A primeira espécie está, apesar de tudo muito circunscrita por termos aviso de não querer publicidade, e consiste em folhetos de imobiliárias - invariavelmente perguntando se “a sua casa está à venda” (não, não está e quando estiver não será com certeza a V. Exas que me dirigirei), que arquivo no caixote do lixo junto das caixas do correio, brochuras da Junta de Freguesia em papel couché caríssimo e nada amigo do ambiente, com propaganda à dita autarquia e que só não arquivo imediatamente no contentor destinado à reciclagem porque, masoquisticamente, ainda leio aquele lixo, talvez na tentativa de fazer subir a tensão arterial sistólica que, por norma, não chega aos 11, correspondência da Câmara da Moita dirigida ao vizinho do quarto andar e que, agora que, há quase um lustro, o vizinho se mudou para parte incerta, arquivo junto das brochuras das imobiliárias. As contas, sendo embora sub-espécie da indesejada, são essenciais para a manutenção do nosso padrão de vida – luz, água, gás, impostos, bancos, cartões disto e daquilo – mas o seu volume diminuiu drasticamente com as facturas electrónicas a que aderimos contra promessas de descontos nunca escrutinados.
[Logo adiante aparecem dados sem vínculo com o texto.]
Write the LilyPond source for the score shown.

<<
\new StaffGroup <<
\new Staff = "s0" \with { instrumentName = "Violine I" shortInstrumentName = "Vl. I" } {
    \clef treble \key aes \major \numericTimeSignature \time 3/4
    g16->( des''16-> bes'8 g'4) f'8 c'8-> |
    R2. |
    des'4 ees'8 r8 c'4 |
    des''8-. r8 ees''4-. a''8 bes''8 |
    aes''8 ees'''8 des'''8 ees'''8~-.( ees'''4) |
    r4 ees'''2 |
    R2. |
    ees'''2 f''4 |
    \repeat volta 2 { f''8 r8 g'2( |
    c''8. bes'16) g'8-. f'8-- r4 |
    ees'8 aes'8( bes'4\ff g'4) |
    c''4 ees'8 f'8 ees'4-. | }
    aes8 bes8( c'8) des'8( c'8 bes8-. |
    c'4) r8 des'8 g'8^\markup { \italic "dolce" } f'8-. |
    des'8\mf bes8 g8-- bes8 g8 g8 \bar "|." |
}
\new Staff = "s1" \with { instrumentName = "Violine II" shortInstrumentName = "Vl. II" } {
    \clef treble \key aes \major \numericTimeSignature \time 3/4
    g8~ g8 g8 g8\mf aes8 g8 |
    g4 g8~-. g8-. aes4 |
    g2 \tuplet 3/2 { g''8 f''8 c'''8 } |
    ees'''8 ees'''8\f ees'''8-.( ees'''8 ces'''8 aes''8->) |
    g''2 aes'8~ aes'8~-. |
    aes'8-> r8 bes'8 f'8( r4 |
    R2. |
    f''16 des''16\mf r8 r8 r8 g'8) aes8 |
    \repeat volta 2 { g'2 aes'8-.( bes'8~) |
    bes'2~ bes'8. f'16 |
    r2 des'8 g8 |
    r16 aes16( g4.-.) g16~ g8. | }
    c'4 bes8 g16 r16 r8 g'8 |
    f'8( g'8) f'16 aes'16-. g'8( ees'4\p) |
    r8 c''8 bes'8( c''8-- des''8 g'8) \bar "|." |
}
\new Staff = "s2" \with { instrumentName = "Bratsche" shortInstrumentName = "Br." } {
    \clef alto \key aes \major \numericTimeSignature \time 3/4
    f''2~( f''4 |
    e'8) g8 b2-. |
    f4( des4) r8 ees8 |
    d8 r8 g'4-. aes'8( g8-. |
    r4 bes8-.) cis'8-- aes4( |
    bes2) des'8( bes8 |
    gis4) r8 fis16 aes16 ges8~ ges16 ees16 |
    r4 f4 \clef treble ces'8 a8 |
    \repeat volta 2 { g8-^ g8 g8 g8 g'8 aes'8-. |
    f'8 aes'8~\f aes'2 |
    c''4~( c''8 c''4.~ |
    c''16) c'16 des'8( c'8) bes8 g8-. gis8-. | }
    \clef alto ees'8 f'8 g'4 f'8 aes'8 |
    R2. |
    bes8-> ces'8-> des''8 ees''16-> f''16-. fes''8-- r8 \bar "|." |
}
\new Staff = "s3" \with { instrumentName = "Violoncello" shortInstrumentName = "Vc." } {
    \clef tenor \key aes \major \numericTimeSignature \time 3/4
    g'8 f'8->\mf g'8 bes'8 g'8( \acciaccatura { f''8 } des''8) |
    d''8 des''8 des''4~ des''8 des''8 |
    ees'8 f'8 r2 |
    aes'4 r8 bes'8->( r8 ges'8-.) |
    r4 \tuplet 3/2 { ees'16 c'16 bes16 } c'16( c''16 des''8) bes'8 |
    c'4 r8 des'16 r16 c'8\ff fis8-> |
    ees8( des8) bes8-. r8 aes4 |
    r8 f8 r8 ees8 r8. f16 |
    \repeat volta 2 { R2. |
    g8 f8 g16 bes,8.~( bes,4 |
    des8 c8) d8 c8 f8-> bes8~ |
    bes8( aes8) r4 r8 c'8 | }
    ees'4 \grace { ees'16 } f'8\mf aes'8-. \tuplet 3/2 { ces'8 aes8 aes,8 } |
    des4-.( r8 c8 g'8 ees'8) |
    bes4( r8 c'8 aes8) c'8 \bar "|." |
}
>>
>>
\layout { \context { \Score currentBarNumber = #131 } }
Cartas, votos de boas festas, congratulações por nascimentos, aniversários ou bodas, pêsames, tudo isso passou a digital - e-mail, sms, whatsapp – embora me conste que as cartas ainda se escrevem com os dedos. Telefonemas em ocasiões  especiais também já há poucos, telefona-se muito para falar de banalidades, efeito perverso da descida astronómica dos custos das telecomunicações.

Dizia eu que recebi uma carta. Querendo retribuir a amabilidade, descobri que não tinha papel de carta e envelopes só comerciais, pelo que fui à Papelaria Fernandes em demanda de adequado suporte a tão jurássica tarefa. Numa prateleira encontrei papel de farta gramagem e variados tamanhos e tonalidades, que iam do branco imaculado ao púrpura cardinalício, o que logo me suscitou a vexata quaestio da cor da tinta a usar... Entabulando conversa com a empregada perguntei-lhe se não tinha um bloco de folhas que se descolam uma a uma à medida que se escrevem, próprias para correspondência, recordando os blocos de folhas tão finas que só sobreviviam incólumes se a pena fosse ligeira, destinadas àquelas cartas que se expediam por AIR MAIL, num tempo em que se escrevia muito, os tostões valiam milhões e quem vivia além-mar tinha pressa em receber e enviar notícias, como foi no caso da minha mãe e da minha tia, sua irmã mais nova, durante os vinte anos em que esta viveu em Moçambique.

Pois isso não havia, às vezes apareciam uns blocos diferentes, vindos da América, próprios para carta, de tamanho mais comprido e mais estreito que o nosso A4, só que agora e ultimamente não têm... Agradeci a informação, comprei um bloco A5 manhoso, que diz “notas” e, tal a transparência do papel, deve ser apto ao AIR MAIL se este ainda se usar.